→ Stored entries:
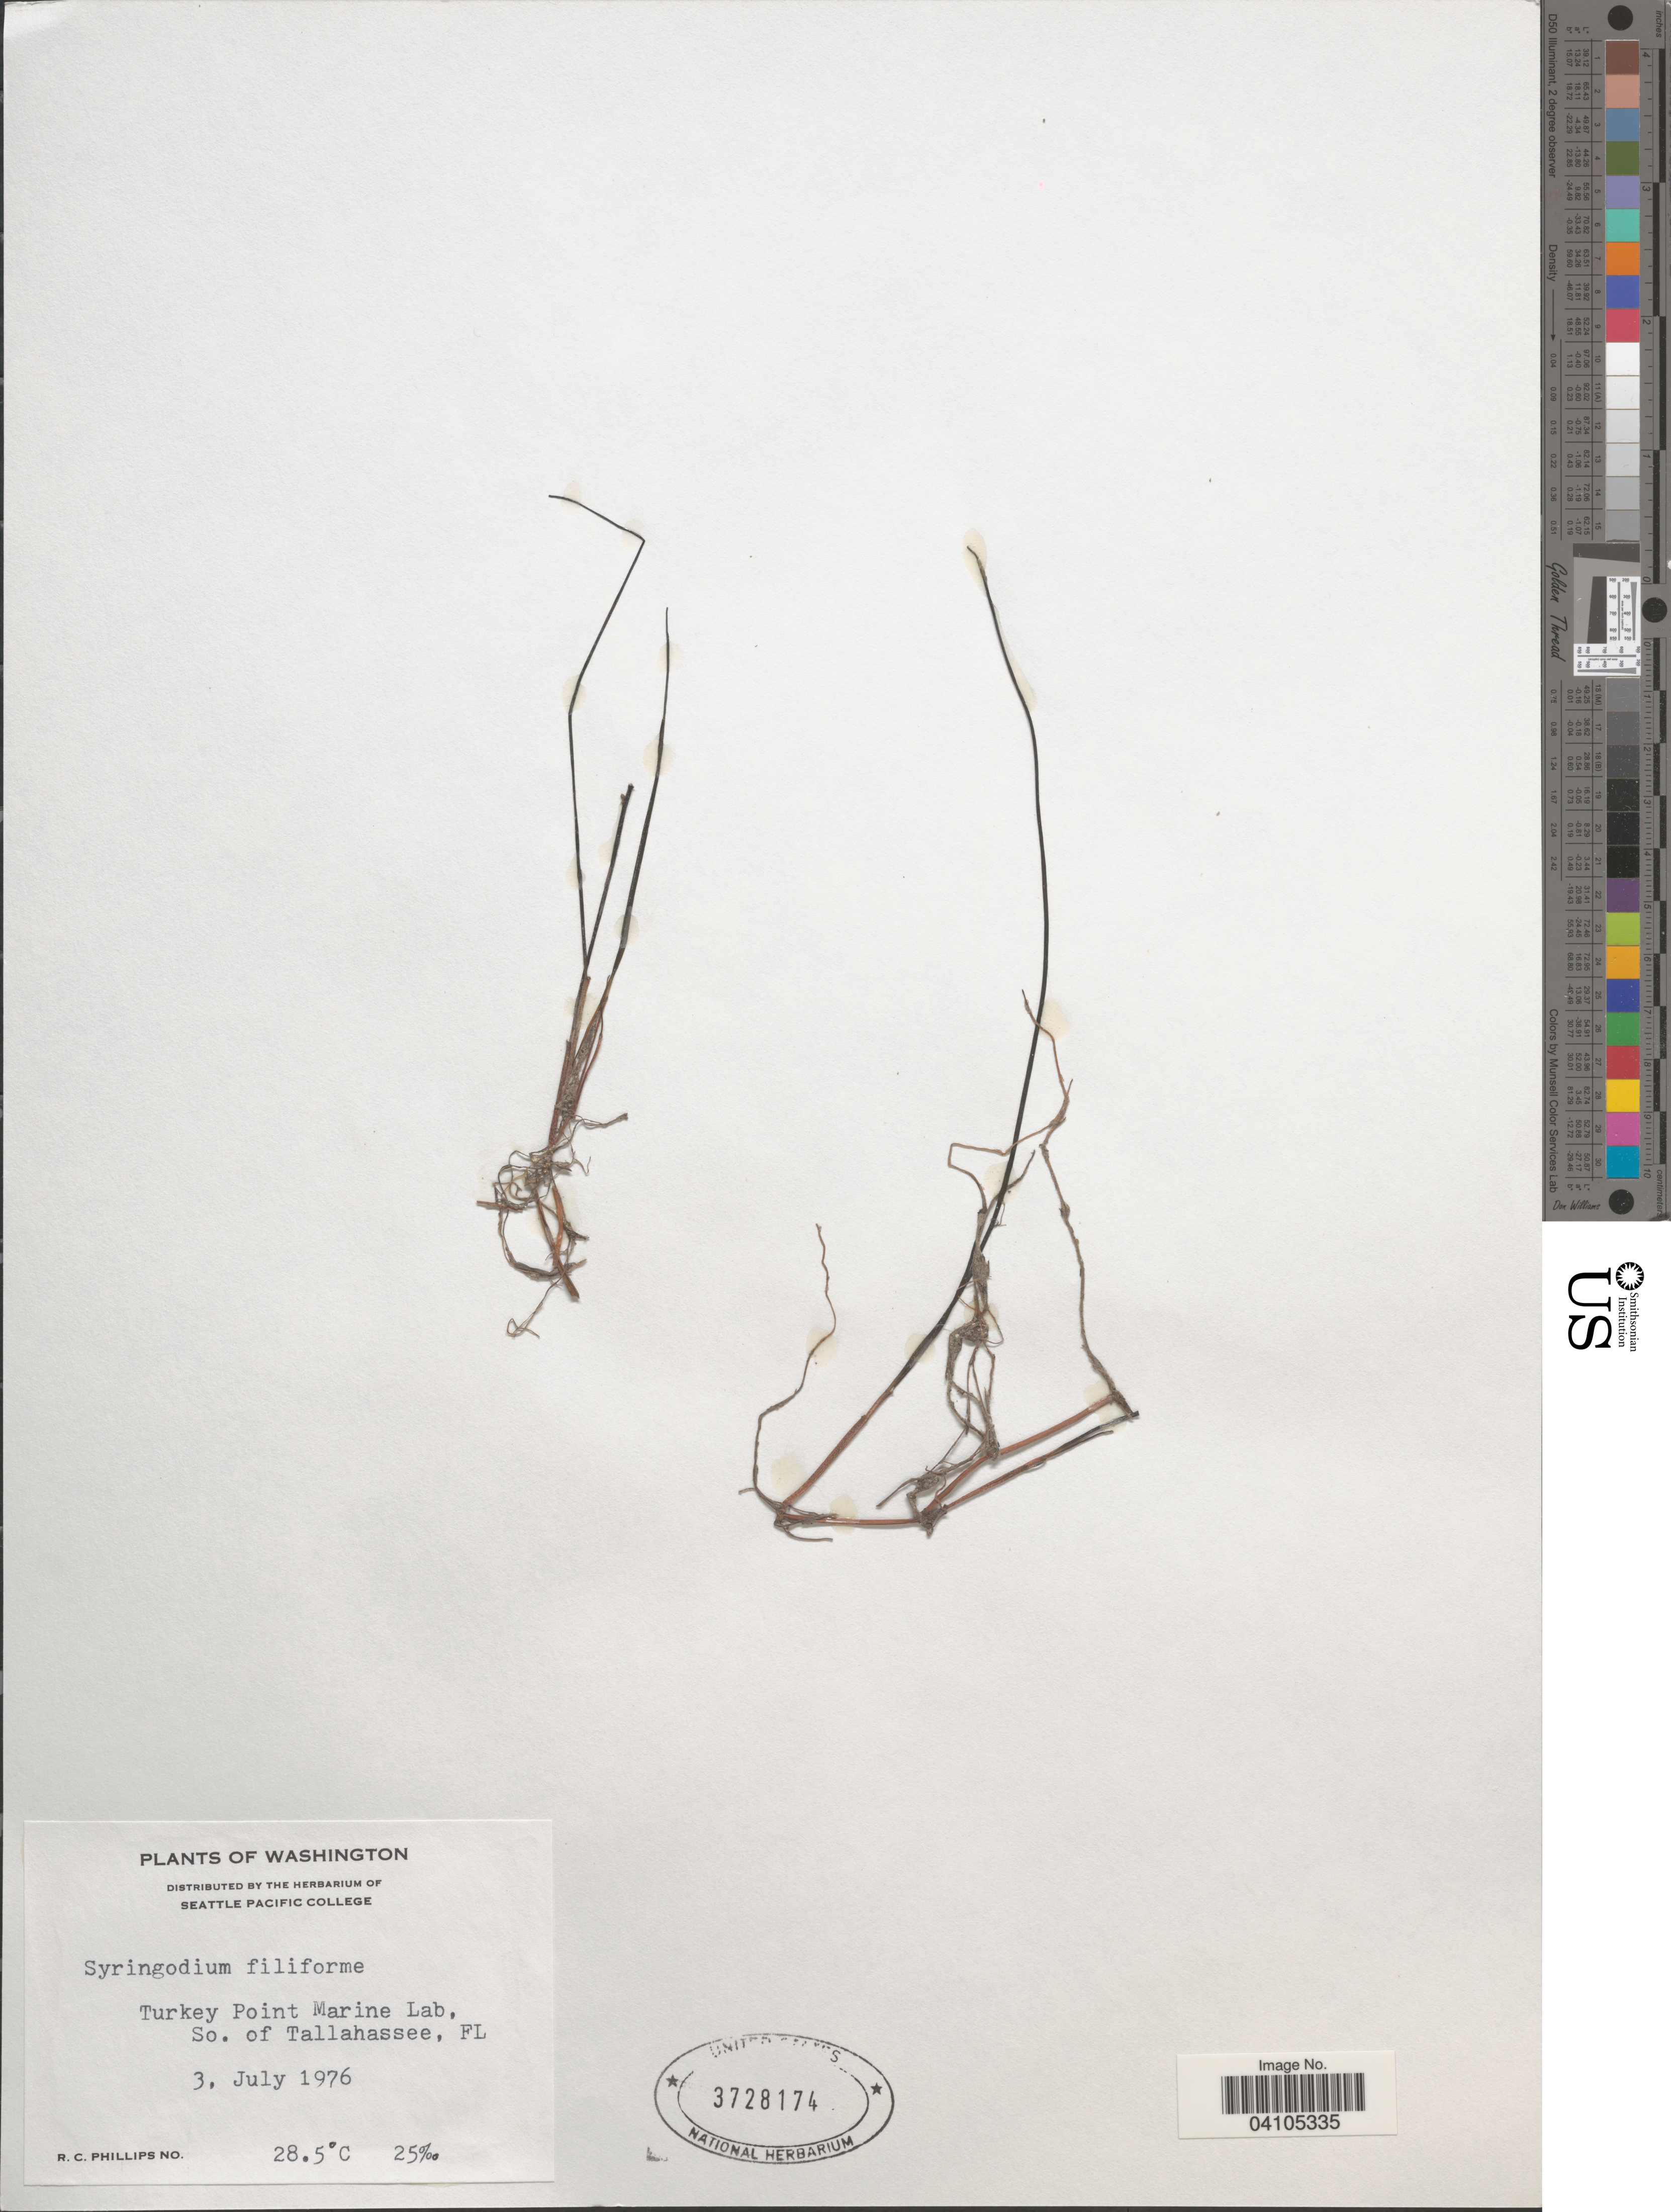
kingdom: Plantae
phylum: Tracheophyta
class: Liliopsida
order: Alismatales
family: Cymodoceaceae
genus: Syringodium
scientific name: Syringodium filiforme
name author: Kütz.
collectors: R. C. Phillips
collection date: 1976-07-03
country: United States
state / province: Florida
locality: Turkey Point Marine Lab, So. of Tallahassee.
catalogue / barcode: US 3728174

→ Direction: Reproduce every line of the records above word for word, leaving out the pictures.

→ Response:
kingdom: Plantae
phylum: Tracheophyta
class: Liliopsida
order: Alismatales
family: Cymodoceaceae
genus: Syringodium
scientific name: Syringodium filiforme
name author: Kütz.
collectors: R. C. Phillips
collection date: 1976-07-03
country: United States
state / province: Florida
locality: Turkey Point Marine Lab, So. of Tallahassee.
catalogue / barcode: US 3728174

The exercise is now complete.